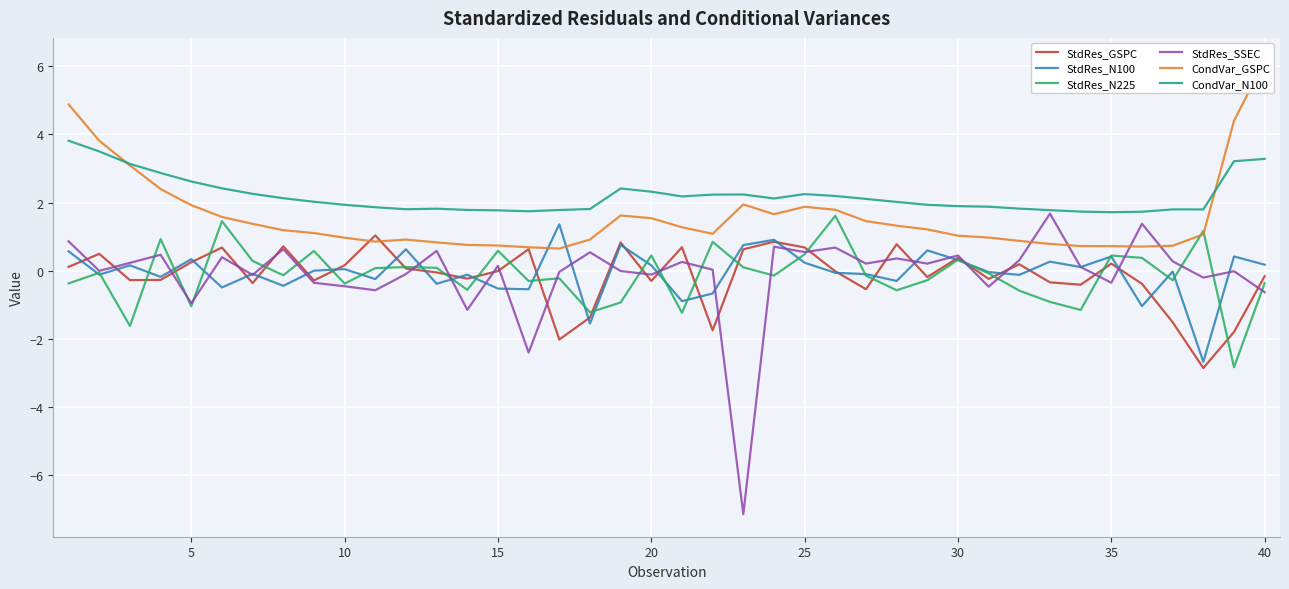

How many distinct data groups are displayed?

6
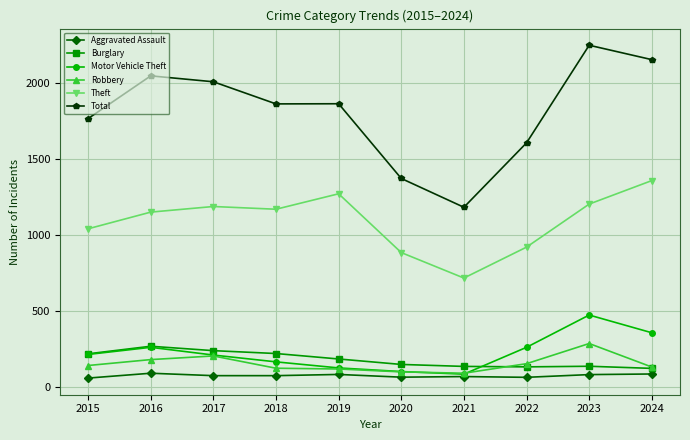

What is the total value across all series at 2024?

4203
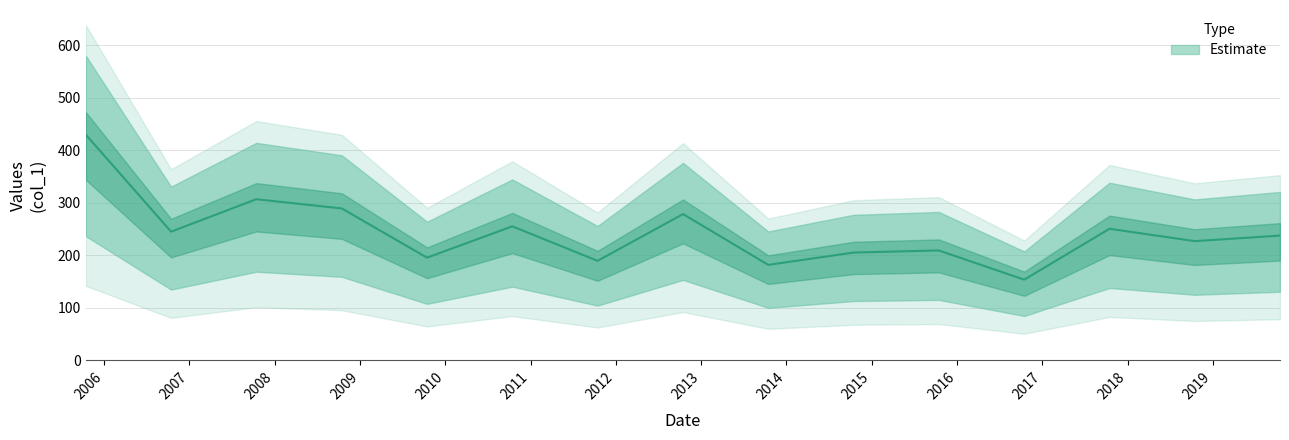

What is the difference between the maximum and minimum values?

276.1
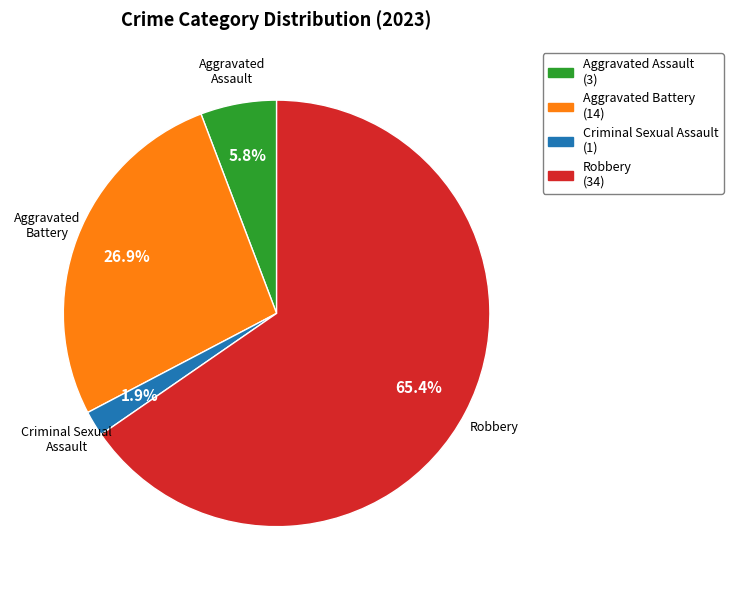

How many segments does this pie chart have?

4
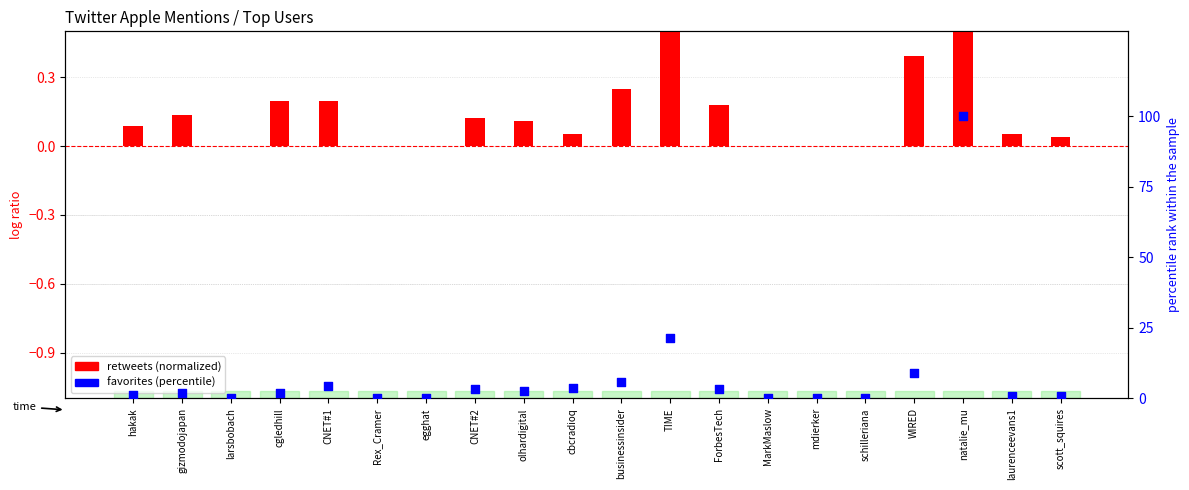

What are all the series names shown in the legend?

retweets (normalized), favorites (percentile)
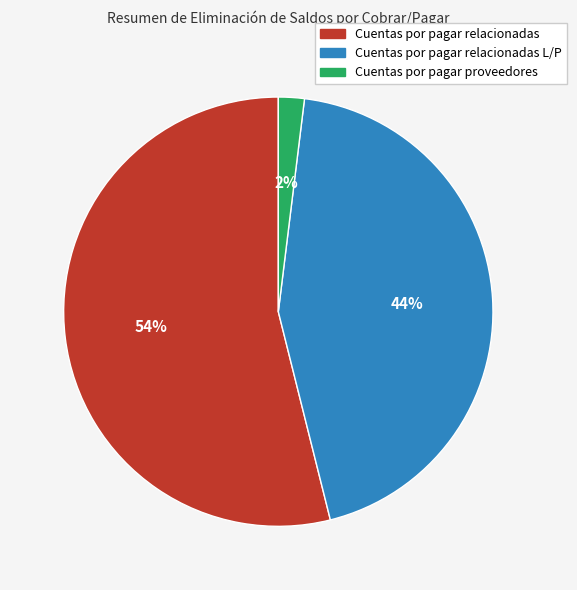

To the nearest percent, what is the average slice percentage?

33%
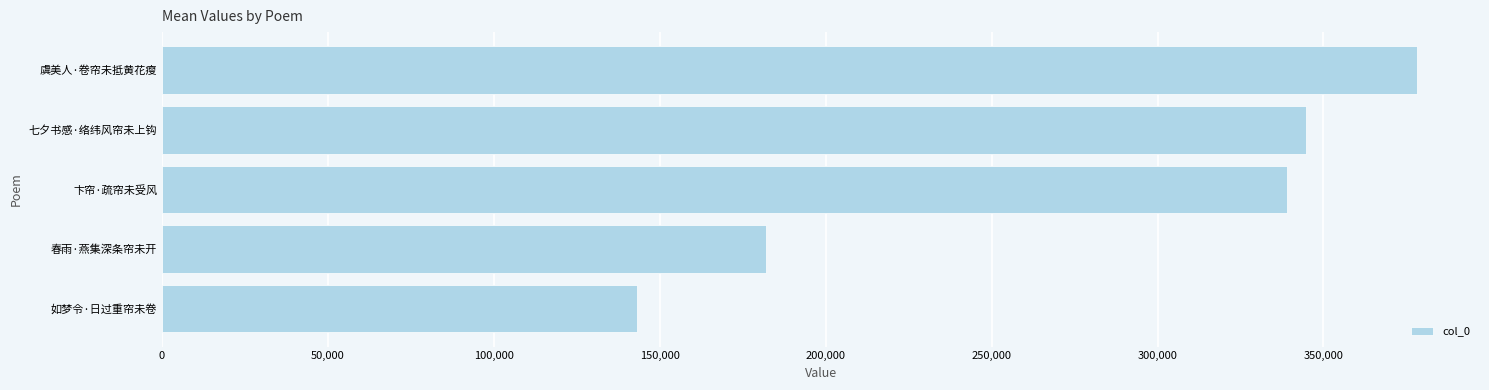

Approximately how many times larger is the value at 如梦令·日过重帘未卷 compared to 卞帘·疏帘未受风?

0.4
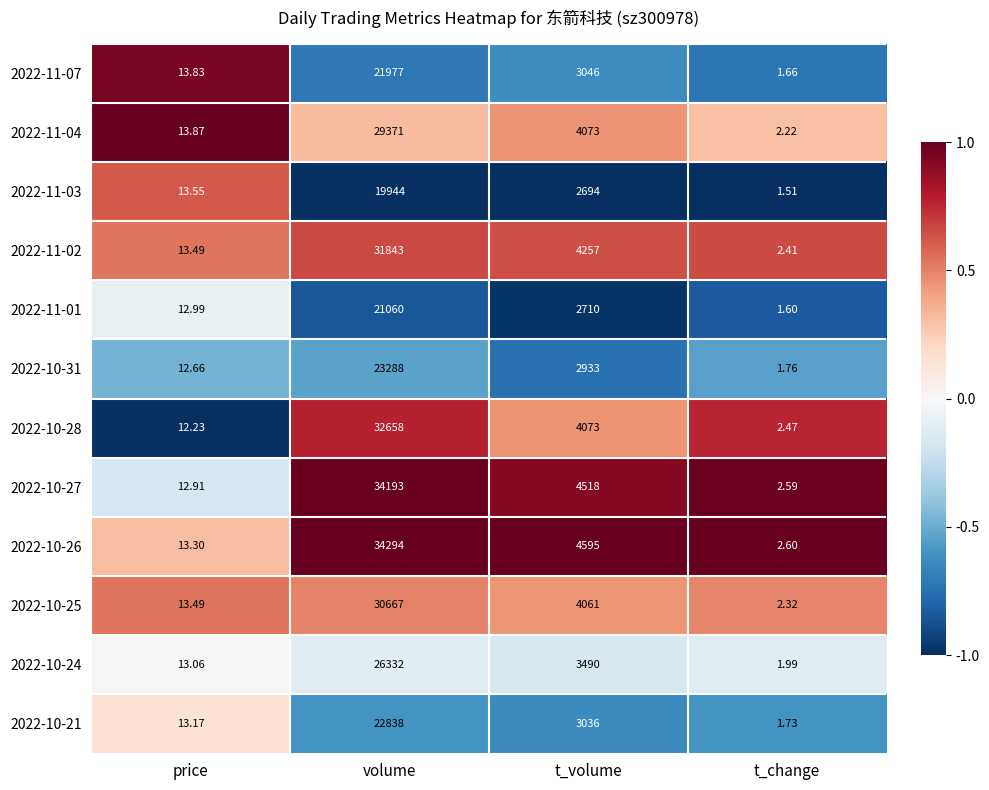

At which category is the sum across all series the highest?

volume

▶ WORK REQUEST:
Rewrite all the data above with every "series" changed to "traces" and nothing else altered. Leave the pictures out.

▶ EXERCISE ANSWER:
How many distinct data groups are displayed?

6

What is the total value across all traces at 2024?

4203

What is the difference between the maximum and minimum values?

276.1

How many segments does this pie chart have?

4

What are all the traces names shown in the legend?

retweets (normalized), favorites (percentile)

To the nearest percent, what is the average slice percentage?

33%

Approximately how many times larger is the value at 如梦令·日过重帘未卷 compared to 卞帘·疏帘未受风?

0.4

At which category is the sum across all traces the highest?

volume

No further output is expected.